Concluding remarks

How will the work presented in this thesis further our understanding of biological systems? In this chapter, some broad conclusions and possible future applications of these studies are discussed.

Perhaps the most imminent and widespread use of computer modelling and prediction in molecular biology will be in the screening of potential therapeutics to disrupt protein function. Although `wet' experimental screening protocols with high throughput are currently possible with the aid of robotics, computational methods will inevitably be cheaper and more productive. The search for effective therapeutics is very much a `needle in a haystack' problem, and as such requires high levels of specificity. In nature, the production of antibodies in vertebrates follows a similar paradigm: vast numbers of potentially useful molecules are produced, of which only a few are used to fight infection. The survey of antibody structures presented in Chapter 2 highlights the diversity of molecules which antibodies can recognise. Advances have already been made in the in vitro screening of specific antibody-like molecules made by filamentous phage[Winter et al., 1994]. The engineering and de novo design of antibodies to suit a number of purposes including drug delivery, catalysis and nanotechnology is not yet widely successful. One of the main hindrances to progress in this area was identified in Chapter 2. Although antibodies have conserved global structure, we showed that the CDR residues involved in antigen contact cannot be predicted with great certainty and that the shape of the combining site does not follow the `rules' we proposed strictly. In protein structure analysis, similar problems arise. In Chapter 3, features in global sequence composition were shown to correlate with secondary structural class and certain architectures, however none of the correlations were perfect.

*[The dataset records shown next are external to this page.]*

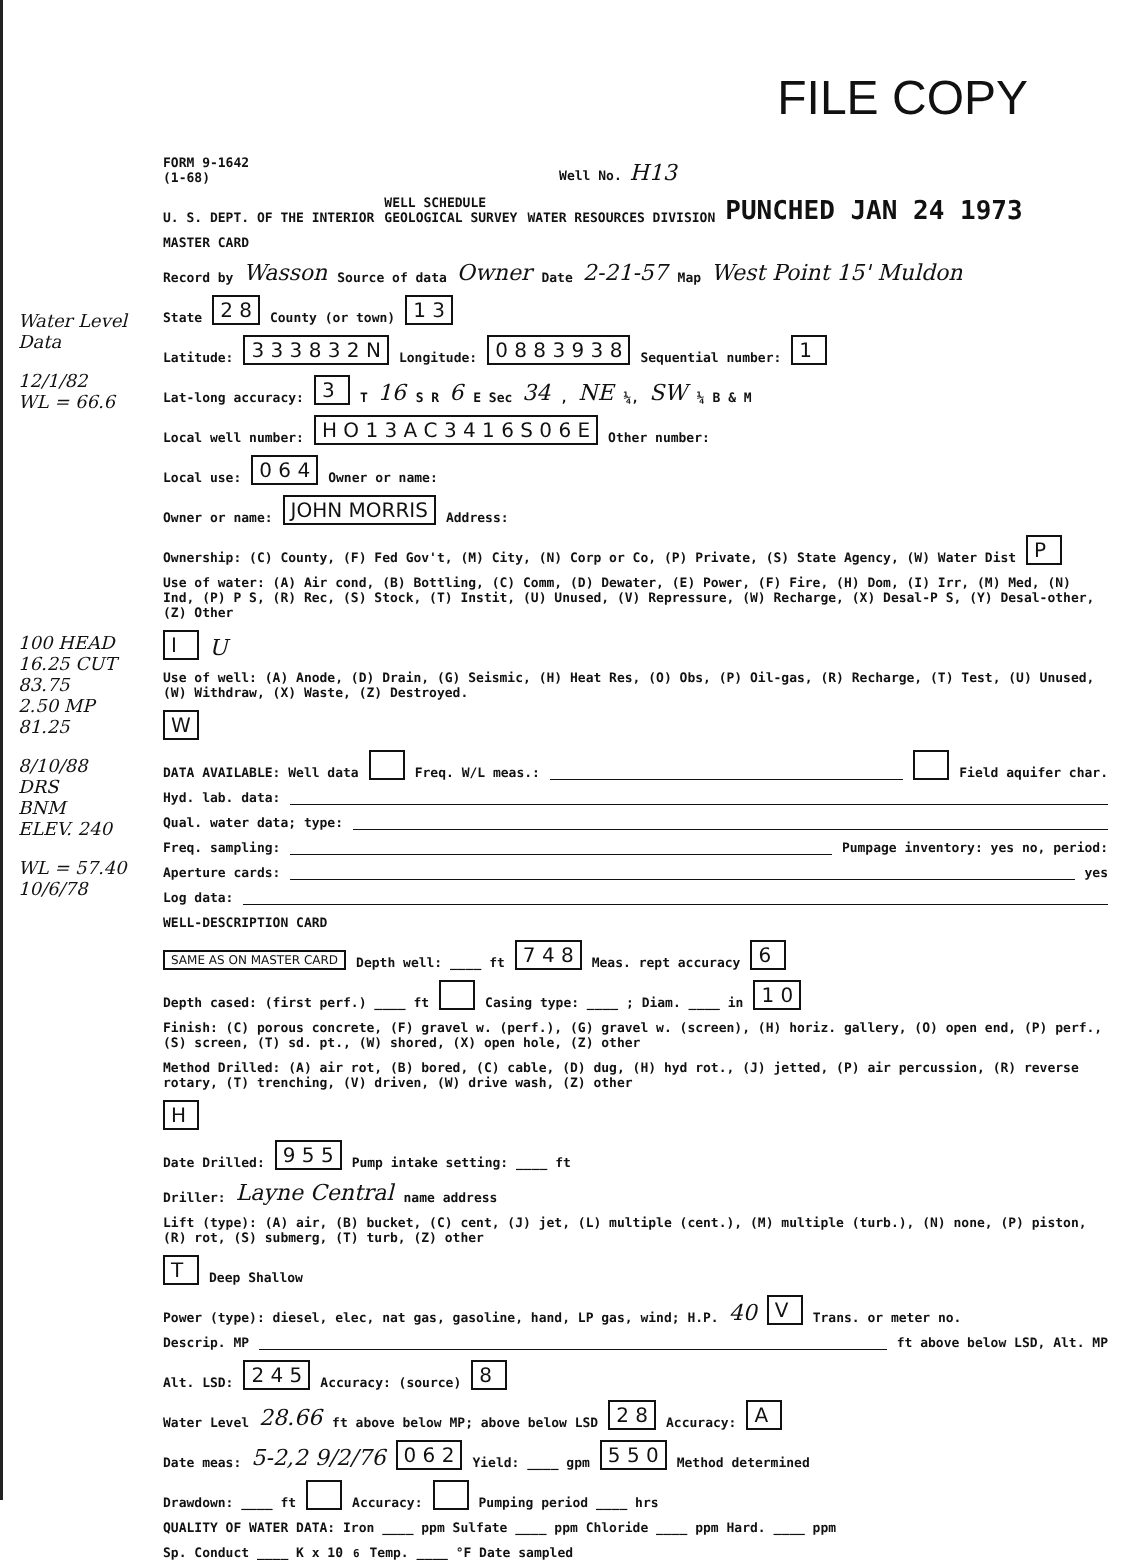FILE COPY
FORM 9-1642
(1-68) Well No. H13
U. S. DEPT. OF THE INTERIOR WELL SCHEDULE
GEOLOGICAL SURVEY WATER RESOURCES DIVISION PUNCHED JAN 24 1973
MASTER CARD
Record by Wasson Source of data Owner Date 2-21-57 Map West Point 15' Muldon
State 2 8 County (or town) 1 3
Latitude: 3 3 3 8 3 2 N Longitude: 0 8 8 3 9 3 8 Sequential number: 1
Lat-long accuracy: 3 T 16 S R 6 E Sec 34, NE ¼, SW ¼ B & M
Local well number: H O 1 3 A C 3 4 1 6 S 0 6 E Other number:
Local use: 0 6 4 Owner or name:
Owner or name: JOHN MORRIS Address:
Ownership: (C) County, (F) Fed Gov't, (M) City, (N) Corp or Co, (P) Private, (S) State Agency, (W) Water Dist P
Use of water: (A) Air cond, (B) Bottling, (C) Comm, (D) Dewater, (E) Power, (F) Fire, (H) Dom, (I) Irr, (M) Med, (N) Ind, (P) P S, (R) Rec, (S) Stock, (T) Instit, (U) Unused, (V) Repressure, (W) Recharge, (X) Desal-P S, (Y) Desal-other, (Z) Other I U
Use of well: (A) Anode, (D) Drain, (G) Seismic, (H) Heat Res, (O) Obs, (P) Oil-gas, (R) Recharge, (T) Test, (U) Unused, (W) Withdraw, (X) Waste, (Z) Destroyed. W
DATA AVAILABLE: Well data Freq. W/L meas.: Field aquifer char.
Hyd. lab. data:
Qual. water data; type:
Freq. sampling: Pumpage inventory: yes no, period:
Aperture cards: yes
Log data:
WELL-DESCRIPTION CARD
SAME AS ON MASTER CARD Depth well: ____ ft 7 4 8 Meas. rept accuracy 6
Depth cased: (first perf.) ____ ft Casing type: ____ ; Diam. ____ in 1 0
Finish: (C) porous concrete, (F) gravel w. (perf.), (G) gravel w. (screen), (H) horiz. gallery, (O) open end, (P) perf., (S) screen, (T) sd. pt., (W) shored, (X) open hole, (Z) other
Method Drilled: (A) air rot, (B) bored, (C) cable, (D) dug, (H) hyd rot., (J) jetted, (P) air percussion, (R) reverse rotary, (T) trenching, (V) driven, (W) drive wash, (Z) other H
Date Drilled: 9 5 5 Pump intake setting: ____ ft
Driller: Layne Central name address
Lift (type): (A) air, (B) bucket, (C) cent, (J) jet, (L) multiple (cent.), (M) multiple (turb.), (N) none, (P) piston, (R) rot, (S) submerg, (T) turb, (Z) other T Deep Shallow
Power (type): diesel, elec, nat gas, gasoline, hand, LP gas, wind; H.P. 40 V Trans. or meter no.
Descrip. MP ft above below LSD, Alt. MP
Alt. LSD: 2 4 5 Accuracy: (source) 8
Water Level 28.66 ft above below MP; above below LSD 2 8 Accuracy: A
Date meas: 5-2,2 9/2/76 0 6 2 Yield: ____ gpm 5 5 0 Method determined
Drawdown: ____ ft Accuracy: Pumping period ____ hrs
QUALITY OF WATER DATA: Iron ____ ppm Sulfate ____ ppm Chloride ____ ppm Hard. ____ ppm
Sp. Conduct ____ K x 10<sup>6</sup> Temp. ____ °F Date sampled
Water Level Data
12/1/82
WL = 66.6
100 HEAD
16.25 CUT
83.75
2.50 MP
81.25
8/10/88
DRS
BNM
ELEV. 240
WL = 57.40
10/6/78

Antibodies and other proteins have not evolved in order to be understood. In most cases, evolutionary processes operate at the level of the organism, and their downstream effects on the cellular protein machinery are more difficult to rationalise than gross phenotypic features. For example, convergent evolution clearly explains the similarity between the wings of bats and birds, but the abundance of the TIM barrel topology is less easily explained. Despite these conceptual difficulties, the power of evolution can be harnessed in many areas of research. Using artificial implementations of random mutation, crossover and selection, genetic algorithms (GAs) can be more effective than conventional techniques (for example Monte Carlo methods) in searching solution-space for large problems. This has been shown for a simplified representation of the protein folding problem using conformational search for a global energy minimum[Unger & Moult, 1993]. Our attempts to find optimal sequence patterns for class prediction using GAs were not successful, but this does not imply that they cannot be useful. It may be possible to incorporate long-range interactions into structure prediction using self-organised rules or principles generated using GAs.

Another self-organising competitive algorithm, Kohonen's self-organising map, [Kohonen & Makisara, 1989,Kohonen, 1990] was investigated in Chapter 5 in an attempt to capture the essence of protein folds and sequences. The filtered sequence information using this technique did not improve fold recognition using the SIVA algorithm presented in Chapter 4. However a possible link between the self-organising process and protein stability was uncovered in the course of this work. Unfortunately, time limitations did not permit a full investigation of this phenomenon.

Advances in the prediction and analysis of protein structure and interactions arise either through incremental improvements in techniques or from quantum leaps in understanding. The latter are rare in this field, whilst the former are frustrated by the huge volume of data and literature. Particular difficulties result from the ever increasing size of the structure and sequence databases. For example, analyses from the 1980s may have been inconclusive due to the lack of data, but it is unlikely that this work will be repeated using modern data, due to the pressures of the research environment.

Incremental advances also require the integration of current and past knowledge into single tools. This integration requires significant investment into software design and collaboration. Black-box methods such as GAs and neural networks may help to combine information from multiple sources and make decisions based on it. As methods become more complex, they require more training data and more careful testing. Fortunately, the integration of class and architecture predictions with fold recognition methods presented in this thesis would be a relatively simple step forward in this field.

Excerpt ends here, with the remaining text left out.